Technology does its best to try and mimic user experiences that people already have programmed into them. Holding and reading a book is something we learn from almost the day after we’re born. Holding a tablet tries to mirror this experience and ebook apps have even provided us with the nice graphics of pages flipping when you move a finger across the screen. When I was reading a physical book it was a joy to grab the page and turn it. It was enough of a tactile experience to remind me that I am in a story and there is a real world around me, but then can quickly be forgotten after the turn is made. The touch of the book, seeing the words, hearing the page turn, smelling the paper, all add up to a complete sensory experience. The synthetic version we get with eBooks doesn’t equate. I imagine its like eating a tofu equivalent of your favourite meat. At some point you might ask yourself, ‘why am I pretending to read a book?’

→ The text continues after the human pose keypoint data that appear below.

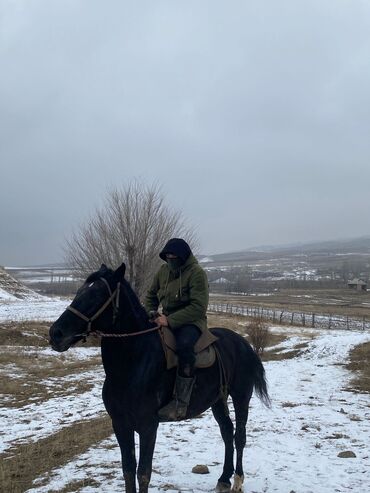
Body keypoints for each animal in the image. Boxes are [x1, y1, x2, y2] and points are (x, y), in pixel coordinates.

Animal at [49, 266, 268, 492]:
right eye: (79, 292)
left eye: (97, 295)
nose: (56, 333)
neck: (132, 364)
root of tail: (244, 344)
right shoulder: (120, 424)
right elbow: (128, 470)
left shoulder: (148, 426)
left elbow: (143, 473)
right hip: (217, 399)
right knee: (226, 431)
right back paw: (224, 478)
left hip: (241, 396)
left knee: (239, 436)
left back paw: (238, 480)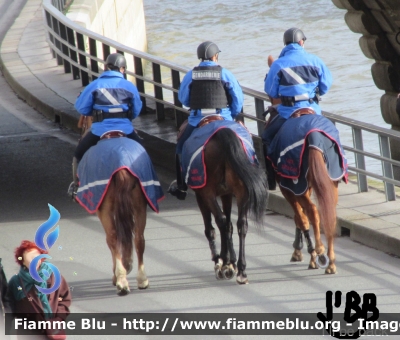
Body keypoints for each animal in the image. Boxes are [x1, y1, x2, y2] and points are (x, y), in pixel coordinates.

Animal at [188, 123, 268, 282]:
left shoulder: (201, 195)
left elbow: (211, 228)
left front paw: (221, 261)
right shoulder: (227, 194)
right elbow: (230, 225)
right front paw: (231, 262)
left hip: (208, 192)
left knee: (221, 220)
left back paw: (225, 262)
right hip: (242, 192)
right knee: (241, 224)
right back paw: (241, 269)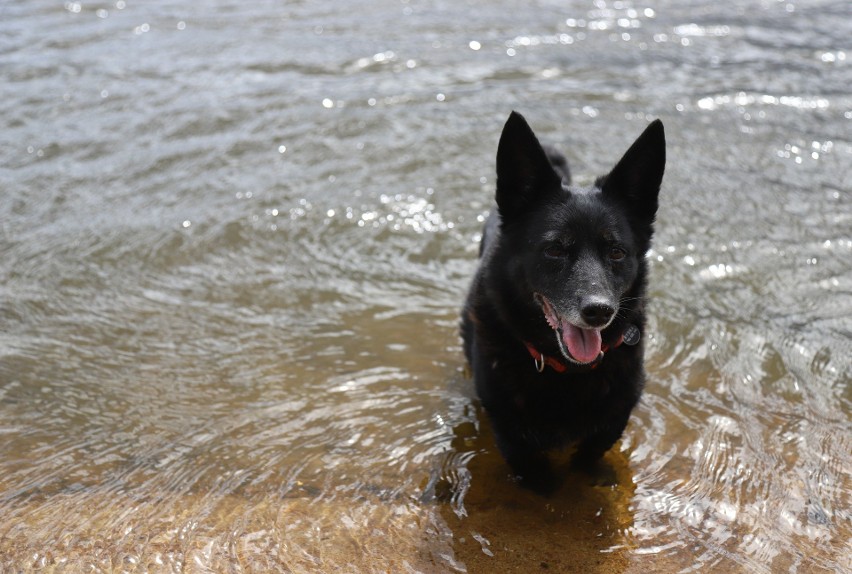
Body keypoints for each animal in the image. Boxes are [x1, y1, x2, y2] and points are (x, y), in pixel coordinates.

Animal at [462, 113, 664, 496]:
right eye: (555, 249)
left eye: (617, 252)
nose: (599, 311)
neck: (569, 372)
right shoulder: (509, 429)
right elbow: (535, 473)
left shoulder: (614, 417)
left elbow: (589, 454)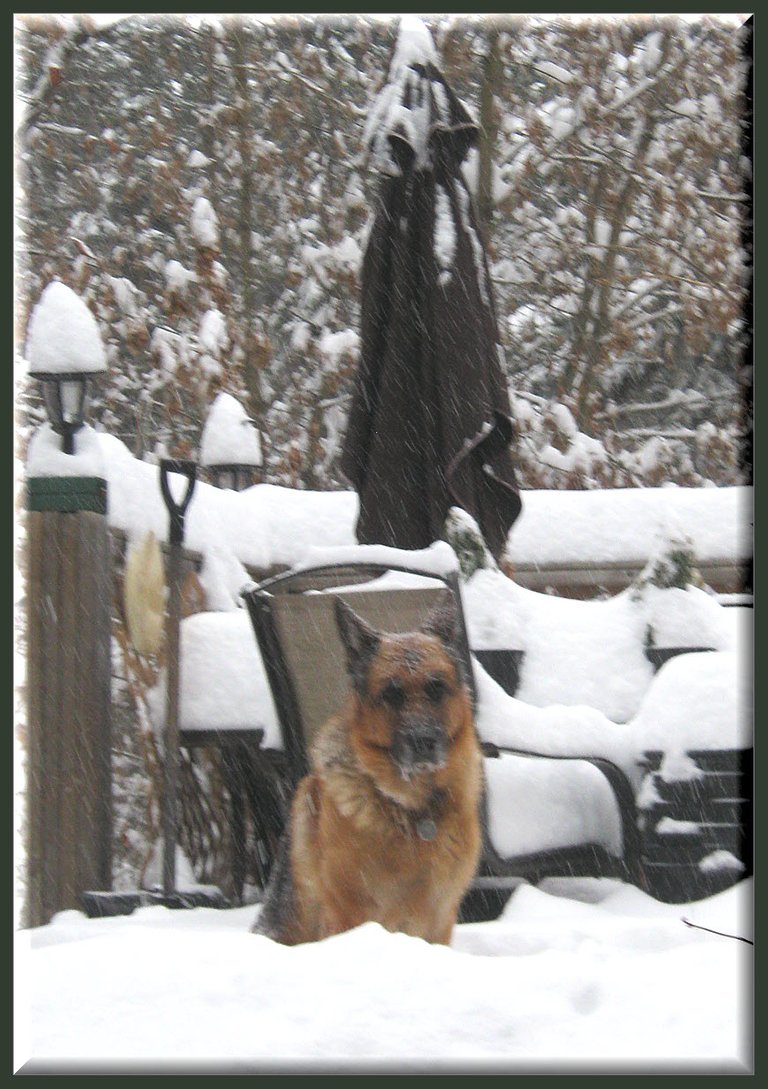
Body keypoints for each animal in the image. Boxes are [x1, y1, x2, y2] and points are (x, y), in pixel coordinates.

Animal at [251, 596, 479, 945]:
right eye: (391, 694)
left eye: (436, 688)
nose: (423, 741)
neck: (413, 811)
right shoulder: (351, 915)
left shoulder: (440, 920)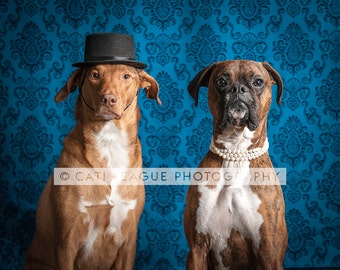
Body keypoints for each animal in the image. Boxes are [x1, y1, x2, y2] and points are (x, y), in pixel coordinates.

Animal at [25, 64, 161, 268]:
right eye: (95, 75)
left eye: (126, 76)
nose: (108, 99)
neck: (109, 142)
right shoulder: (66, 243)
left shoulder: (128, 243)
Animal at [185, 60, 288, 268]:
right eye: (221, 81)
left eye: (258, 82)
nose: (238, 89)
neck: (236, 152)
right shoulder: (197, 249)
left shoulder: (269, 252)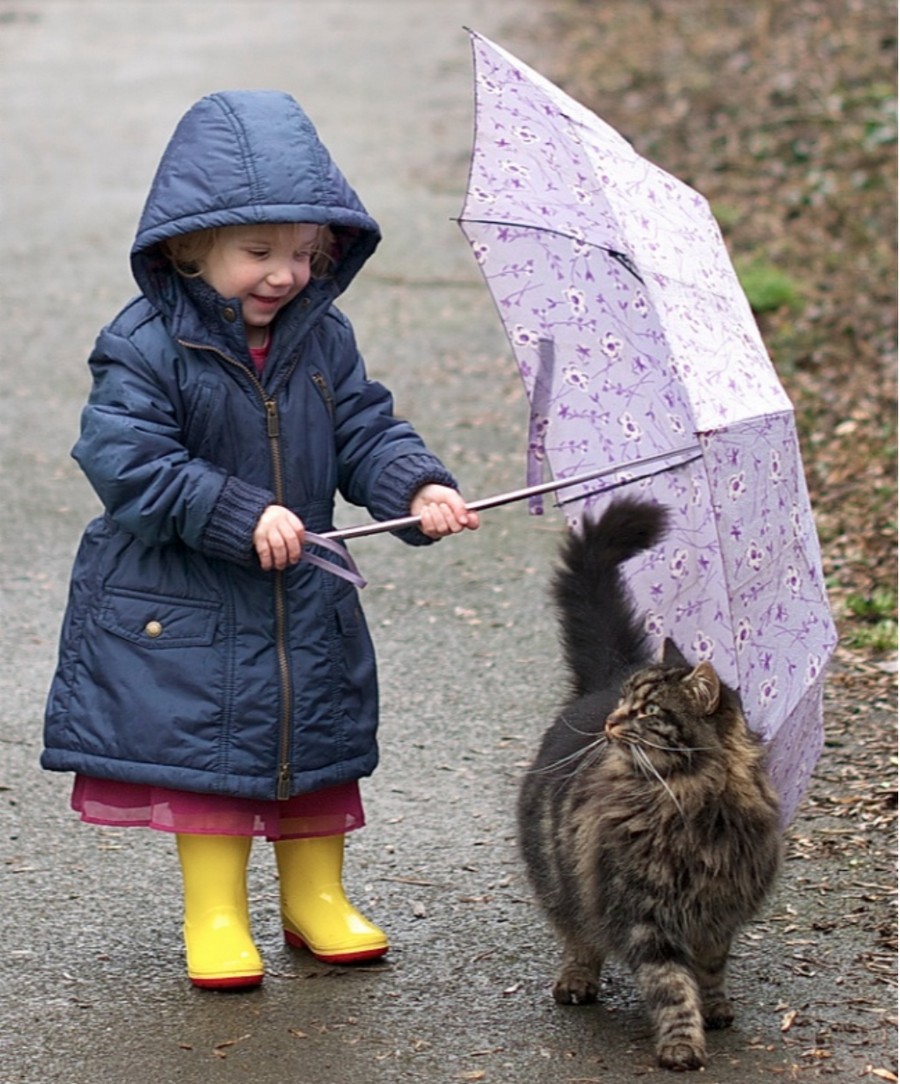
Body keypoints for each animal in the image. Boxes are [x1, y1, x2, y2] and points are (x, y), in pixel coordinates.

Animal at [518, 496, 785, 1066]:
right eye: (627, 703)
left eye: (646, 711)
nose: (611, 722)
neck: (692, 804)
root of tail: (597, 683)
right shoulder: (645, 916)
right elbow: (672, 987)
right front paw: (683, 1044)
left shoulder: (716, 914)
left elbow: (709, 972)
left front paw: (716, 1009)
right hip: (562, 879)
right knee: (578, 934)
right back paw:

Sharing is possible and encouraged

Another thing no one really tells you is that when you buy an eBook using iTunes, you only ever have access to that book on iTunes. If you buy a Kindle or an Android tablet, you’ll have to buy the book a second time to read it on that new device. The only hope you have of sharing that book across devices is by using a store that is available on multiple platforms. Even then you’re subject to limitations because of the closed nature of the other platforms. When you buy a physical book, it doesn’t matter what version it is or whether you bought it via Amazon, Indigo or your local book store. The book goes with you where ever you are. On top of that if you want to lend your friend a book it’s as simple as picking it up and giving it to them.

What I buy I actually own

It took me a while to realize that when I bought an eBook that I actually owned nothing. I had rights to keep a copy of this written material on the devices of my choice. They were locked to a username and password and a distribution platform like iTunes or Amazon. My access to the books could be taken away from me by the flip of a switch. Maybe I violated some terms of service agreement (that no one has read, ever). Maybe my account was hacked and shutdown thereby removing not only access to the book I was reading but every other book in my library. Subscriptions and licensing via the cloud appears to simplify life, but you give up the rights to own anything real. What is a tablet without content? A paper book will always have its words.

What I’ve learned through this book reading experience is that sometimes we need to stop and ask ourselves ‘Is this really better?’ instead of being temporarily blinded by the shine of a new technical creation. I tried to join the revolution but the most meaningful part of the book reading experience was obfuscated by the troubleshooting, proprietary and commercial nonsense that went along with it. This isn’t an indictment of the iPad itself, rather it’s a look at how the human experience of story telling and learning through books has lost something in its digital form. Technology has done some amazing things to improve our lives, but for this round I think I’ll stick to my old dusty paper books.